Finally, the pounds-packing-on period -- aka Thanksgiving to New Year's -- is past, and it's time to assess and repair the damage.
If getting fit is among your New Year's resolutions, Shape magazine is long on inspiration, with several cool workout routines, including the always-necessary piece on abs training. We also liked the butt workout by "Dancing With the Stars" hostess, Brooke Burke, and the article on skin care by winter sports pros dished up good tips of how to protect against wind damage and winter sun. We also laughed at the advice on how to live better by acting more like a guy. Burgers and beer, here we come!
At Fitness, if you believe its cover story, you can "Drop Two Sizes In Just 4 Weeks." It must be true; it's a promise told each year. For true believers, there's even a story on how to dump your diet and still lose weight. Fitness also goes a step further than its imitators, offering a free music download to help pass the boredom of your workouts.
Fitness and fashion play second fiddle at Self, the mag for the mature woman, who, say, turns 40, loses her boyfriend of five years and her job causing her to rethink her life and make for a happy ending. (This feature actually appears in the January issue.)
Women's Health doesn't exactly earn its title, or does so only insofar as it speaks to the twentysomething self-improvement set. The feature on egg donors does raises some important issues, though, by bringing up the idea of single women in their 20s storing their eggs in case they do not meet their life partners until much later. Oh, and Plano, Texas, is the best place to meet a man: It has 1.39 men to every woman.
In the latest instance of the media coming clean about its complicity in the botched war in Iraq, a New Yorker reporter admits that, in retrospect, he had "little awareness of the media dynamics" surrounding the April 2003 toppling of a massive statue of Saddam Hussein in Baghdad. We applaud this confession: that there was foolish hype around the toppled statue, manufactured by the US Marines, may seem obvious in retrospect. But since the war, the media's broad reluctance to admit its failures in giving a balanced view of the events has only compounded the damage. We also liked the feature on the growing craze for psychoanalysis among China's upper class.
On the subject of foolish media hype, Time columnist Joe Klein complains that the mainstream media's obsession with trivialities such as the "Sarah Palin circus" is making it more difficult to deal with real threats like climate change, a hobbled education system and the financial meltdown. Hear, hear. But wasn't his own magazine that, for no apparent reason, put Sarah Palin on its cover a few weeks ago and wondered aloud whether she'll run for president next year? We're hoping Klein's column is a signal that Time has made a New Year's resolution, but we're not placing any bets.

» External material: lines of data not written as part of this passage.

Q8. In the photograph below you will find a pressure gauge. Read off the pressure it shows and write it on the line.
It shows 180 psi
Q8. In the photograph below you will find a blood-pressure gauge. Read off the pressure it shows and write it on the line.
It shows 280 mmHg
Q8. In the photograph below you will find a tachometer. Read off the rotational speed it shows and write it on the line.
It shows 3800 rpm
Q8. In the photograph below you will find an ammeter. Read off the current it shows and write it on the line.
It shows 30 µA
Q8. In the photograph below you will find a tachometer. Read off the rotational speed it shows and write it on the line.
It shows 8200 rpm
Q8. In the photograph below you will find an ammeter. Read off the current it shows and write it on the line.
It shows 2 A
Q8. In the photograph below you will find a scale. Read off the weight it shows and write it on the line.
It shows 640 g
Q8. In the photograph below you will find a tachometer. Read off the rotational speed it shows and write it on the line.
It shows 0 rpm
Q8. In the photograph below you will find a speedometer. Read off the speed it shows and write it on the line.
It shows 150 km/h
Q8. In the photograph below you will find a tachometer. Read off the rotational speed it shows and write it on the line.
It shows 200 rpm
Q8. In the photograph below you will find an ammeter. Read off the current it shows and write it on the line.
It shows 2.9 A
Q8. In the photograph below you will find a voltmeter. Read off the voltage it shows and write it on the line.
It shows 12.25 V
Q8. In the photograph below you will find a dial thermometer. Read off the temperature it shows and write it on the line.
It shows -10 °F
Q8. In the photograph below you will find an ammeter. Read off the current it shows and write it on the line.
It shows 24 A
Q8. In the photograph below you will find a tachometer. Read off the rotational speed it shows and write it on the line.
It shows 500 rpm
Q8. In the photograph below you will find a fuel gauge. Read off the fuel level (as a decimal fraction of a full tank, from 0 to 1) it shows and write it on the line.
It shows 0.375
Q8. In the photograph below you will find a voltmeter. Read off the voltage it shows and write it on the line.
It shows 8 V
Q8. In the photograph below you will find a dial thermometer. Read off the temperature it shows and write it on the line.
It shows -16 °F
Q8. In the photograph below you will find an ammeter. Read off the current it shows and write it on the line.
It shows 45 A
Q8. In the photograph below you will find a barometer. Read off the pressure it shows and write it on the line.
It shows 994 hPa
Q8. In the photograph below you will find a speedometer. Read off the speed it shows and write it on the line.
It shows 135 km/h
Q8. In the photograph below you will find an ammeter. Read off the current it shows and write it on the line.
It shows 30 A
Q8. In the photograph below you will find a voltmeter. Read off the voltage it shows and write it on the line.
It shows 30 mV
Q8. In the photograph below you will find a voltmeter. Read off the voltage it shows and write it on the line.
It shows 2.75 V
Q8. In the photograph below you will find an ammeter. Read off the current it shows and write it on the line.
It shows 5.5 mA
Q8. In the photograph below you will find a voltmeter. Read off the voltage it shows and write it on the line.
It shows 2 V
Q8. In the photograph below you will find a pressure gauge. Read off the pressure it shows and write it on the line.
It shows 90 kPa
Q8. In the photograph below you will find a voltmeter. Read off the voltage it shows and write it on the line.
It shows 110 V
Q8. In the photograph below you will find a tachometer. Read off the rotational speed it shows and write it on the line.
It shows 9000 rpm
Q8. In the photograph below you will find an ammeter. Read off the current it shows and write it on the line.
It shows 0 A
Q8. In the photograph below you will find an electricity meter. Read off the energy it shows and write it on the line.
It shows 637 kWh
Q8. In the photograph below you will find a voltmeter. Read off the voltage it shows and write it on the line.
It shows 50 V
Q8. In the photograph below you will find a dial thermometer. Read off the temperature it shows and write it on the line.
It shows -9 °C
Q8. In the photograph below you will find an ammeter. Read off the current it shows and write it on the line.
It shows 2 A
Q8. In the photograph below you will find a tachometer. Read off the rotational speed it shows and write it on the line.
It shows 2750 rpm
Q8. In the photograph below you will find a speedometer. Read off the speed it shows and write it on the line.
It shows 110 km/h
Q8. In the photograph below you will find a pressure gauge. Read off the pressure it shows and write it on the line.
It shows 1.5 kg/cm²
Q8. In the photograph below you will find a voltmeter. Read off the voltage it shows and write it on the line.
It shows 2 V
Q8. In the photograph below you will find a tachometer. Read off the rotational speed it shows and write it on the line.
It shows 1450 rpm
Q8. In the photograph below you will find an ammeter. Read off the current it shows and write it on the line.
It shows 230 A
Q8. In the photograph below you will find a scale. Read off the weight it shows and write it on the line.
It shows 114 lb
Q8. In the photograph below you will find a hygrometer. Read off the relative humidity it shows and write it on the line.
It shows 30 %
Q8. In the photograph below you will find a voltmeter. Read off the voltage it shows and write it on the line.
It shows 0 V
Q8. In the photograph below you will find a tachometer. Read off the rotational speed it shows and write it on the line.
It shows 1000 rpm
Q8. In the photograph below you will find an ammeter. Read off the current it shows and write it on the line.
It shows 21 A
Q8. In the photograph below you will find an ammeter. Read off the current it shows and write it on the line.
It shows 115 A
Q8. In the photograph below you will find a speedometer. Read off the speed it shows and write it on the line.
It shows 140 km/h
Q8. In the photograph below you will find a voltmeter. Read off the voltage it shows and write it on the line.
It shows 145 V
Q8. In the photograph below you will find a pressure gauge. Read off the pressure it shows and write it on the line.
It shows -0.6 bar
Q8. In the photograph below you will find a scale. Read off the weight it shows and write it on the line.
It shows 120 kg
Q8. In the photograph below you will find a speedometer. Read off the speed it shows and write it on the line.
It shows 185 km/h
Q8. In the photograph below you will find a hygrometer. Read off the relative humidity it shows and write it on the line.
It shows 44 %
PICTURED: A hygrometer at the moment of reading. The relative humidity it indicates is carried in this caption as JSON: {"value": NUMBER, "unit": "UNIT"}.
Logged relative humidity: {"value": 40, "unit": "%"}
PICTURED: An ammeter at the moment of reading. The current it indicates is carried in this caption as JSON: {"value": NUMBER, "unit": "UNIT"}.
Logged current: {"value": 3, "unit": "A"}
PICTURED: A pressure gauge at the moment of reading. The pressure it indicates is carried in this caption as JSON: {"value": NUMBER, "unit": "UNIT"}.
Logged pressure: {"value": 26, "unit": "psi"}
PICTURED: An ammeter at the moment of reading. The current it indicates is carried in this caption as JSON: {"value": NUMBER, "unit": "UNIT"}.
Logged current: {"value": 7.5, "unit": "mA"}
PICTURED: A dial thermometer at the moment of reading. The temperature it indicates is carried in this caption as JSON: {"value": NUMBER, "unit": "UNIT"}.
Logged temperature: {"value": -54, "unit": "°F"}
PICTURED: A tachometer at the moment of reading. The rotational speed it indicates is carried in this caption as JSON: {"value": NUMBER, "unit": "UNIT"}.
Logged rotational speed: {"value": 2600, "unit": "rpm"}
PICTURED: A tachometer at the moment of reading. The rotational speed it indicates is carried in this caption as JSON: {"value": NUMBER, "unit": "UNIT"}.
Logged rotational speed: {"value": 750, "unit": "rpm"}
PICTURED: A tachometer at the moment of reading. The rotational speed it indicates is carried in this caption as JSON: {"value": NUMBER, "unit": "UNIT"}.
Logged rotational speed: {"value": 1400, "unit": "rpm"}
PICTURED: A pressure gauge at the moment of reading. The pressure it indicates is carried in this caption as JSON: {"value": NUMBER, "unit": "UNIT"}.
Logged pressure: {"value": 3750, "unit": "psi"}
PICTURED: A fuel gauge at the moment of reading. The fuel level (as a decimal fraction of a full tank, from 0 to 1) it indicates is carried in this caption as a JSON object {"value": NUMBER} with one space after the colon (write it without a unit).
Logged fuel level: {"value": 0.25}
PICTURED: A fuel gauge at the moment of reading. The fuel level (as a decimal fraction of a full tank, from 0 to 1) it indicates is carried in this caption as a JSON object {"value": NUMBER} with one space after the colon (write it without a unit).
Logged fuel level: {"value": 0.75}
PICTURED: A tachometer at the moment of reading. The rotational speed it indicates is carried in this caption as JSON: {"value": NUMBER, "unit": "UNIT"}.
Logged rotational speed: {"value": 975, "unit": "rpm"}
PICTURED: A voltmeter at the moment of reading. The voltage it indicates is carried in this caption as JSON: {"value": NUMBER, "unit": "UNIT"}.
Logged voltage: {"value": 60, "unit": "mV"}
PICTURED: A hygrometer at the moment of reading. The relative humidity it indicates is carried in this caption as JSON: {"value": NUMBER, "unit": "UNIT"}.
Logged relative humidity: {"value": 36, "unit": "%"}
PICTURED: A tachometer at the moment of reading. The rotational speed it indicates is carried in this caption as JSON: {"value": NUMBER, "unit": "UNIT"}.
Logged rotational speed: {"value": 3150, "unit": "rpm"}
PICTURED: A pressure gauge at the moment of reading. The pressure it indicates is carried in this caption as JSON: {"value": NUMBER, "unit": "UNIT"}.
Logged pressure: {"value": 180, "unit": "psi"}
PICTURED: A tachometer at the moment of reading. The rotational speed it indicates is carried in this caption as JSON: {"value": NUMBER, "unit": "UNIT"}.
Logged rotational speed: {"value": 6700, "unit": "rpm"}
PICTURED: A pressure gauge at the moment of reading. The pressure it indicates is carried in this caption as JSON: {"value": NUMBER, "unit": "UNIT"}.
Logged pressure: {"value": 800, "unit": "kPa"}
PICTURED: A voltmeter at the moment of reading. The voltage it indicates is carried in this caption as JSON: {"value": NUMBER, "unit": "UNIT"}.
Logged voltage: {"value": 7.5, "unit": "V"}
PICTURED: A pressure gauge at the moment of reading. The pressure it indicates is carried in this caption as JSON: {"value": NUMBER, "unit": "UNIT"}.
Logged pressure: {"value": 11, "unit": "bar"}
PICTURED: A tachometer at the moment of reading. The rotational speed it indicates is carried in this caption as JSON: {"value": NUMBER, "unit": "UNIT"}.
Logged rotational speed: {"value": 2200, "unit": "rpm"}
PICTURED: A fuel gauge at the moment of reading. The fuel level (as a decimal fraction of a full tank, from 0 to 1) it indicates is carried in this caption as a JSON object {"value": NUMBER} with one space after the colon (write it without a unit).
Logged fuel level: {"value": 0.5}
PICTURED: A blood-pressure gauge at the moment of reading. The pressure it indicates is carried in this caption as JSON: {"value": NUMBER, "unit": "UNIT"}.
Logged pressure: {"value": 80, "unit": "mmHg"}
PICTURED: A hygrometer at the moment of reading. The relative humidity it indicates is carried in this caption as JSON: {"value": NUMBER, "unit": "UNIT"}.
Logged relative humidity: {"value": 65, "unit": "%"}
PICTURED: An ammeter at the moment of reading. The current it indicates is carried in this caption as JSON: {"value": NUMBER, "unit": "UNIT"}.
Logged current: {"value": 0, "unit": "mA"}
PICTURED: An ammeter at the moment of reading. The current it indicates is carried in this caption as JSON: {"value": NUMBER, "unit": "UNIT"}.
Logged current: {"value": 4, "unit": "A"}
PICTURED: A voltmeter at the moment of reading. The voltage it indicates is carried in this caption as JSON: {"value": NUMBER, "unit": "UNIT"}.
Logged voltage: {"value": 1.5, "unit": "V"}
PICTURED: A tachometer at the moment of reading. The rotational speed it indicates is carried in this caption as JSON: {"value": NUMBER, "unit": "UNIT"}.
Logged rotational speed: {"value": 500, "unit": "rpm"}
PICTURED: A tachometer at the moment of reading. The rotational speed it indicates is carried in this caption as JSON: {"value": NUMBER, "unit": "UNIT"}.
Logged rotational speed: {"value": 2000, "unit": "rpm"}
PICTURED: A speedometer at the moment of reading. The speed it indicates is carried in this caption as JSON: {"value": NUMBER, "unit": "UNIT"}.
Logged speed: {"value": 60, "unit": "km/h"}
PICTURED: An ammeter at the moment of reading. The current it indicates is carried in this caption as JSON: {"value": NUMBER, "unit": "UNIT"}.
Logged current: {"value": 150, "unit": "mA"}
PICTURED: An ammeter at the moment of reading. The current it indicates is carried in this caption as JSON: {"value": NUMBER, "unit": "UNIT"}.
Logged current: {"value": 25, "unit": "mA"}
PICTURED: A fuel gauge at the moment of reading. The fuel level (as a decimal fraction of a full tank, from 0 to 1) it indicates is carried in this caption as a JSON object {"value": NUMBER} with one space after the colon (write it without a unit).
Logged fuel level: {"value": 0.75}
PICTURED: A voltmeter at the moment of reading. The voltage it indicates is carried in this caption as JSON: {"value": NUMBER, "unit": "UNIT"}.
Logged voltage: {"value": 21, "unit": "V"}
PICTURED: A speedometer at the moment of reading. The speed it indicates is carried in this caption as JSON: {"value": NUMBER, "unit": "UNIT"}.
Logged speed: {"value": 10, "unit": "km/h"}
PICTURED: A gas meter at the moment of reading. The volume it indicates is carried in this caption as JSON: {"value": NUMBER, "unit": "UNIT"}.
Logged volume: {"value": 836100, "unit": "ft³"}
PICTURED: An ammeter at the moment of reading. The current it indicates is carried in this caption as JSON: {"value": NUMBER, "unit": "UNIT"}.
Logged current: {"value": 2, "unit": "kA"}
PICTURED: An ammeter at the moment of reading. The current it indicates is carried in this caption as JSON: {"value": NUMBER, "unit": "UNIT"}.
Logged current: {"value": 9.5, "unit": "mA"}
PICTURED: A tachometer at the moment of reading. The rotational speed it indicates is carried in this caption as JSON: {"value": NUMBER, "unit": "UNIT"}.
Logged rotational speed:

Like a self-help book advertised on late-night TV, Newsweek's cover story promises "The Truth About How to Boost Your Brain's Performance." After reading the article, we'd submit that reading Newsweek isn't among the prescriptions: in addition to exercise and meditation, the mag advises readers to play video games. This sort of fluff is regrettable because it obscures a few good pieces elsewhere, including an analysis of President Obama's war record, which concludes that he's "a lot more like [President] Bush than you think."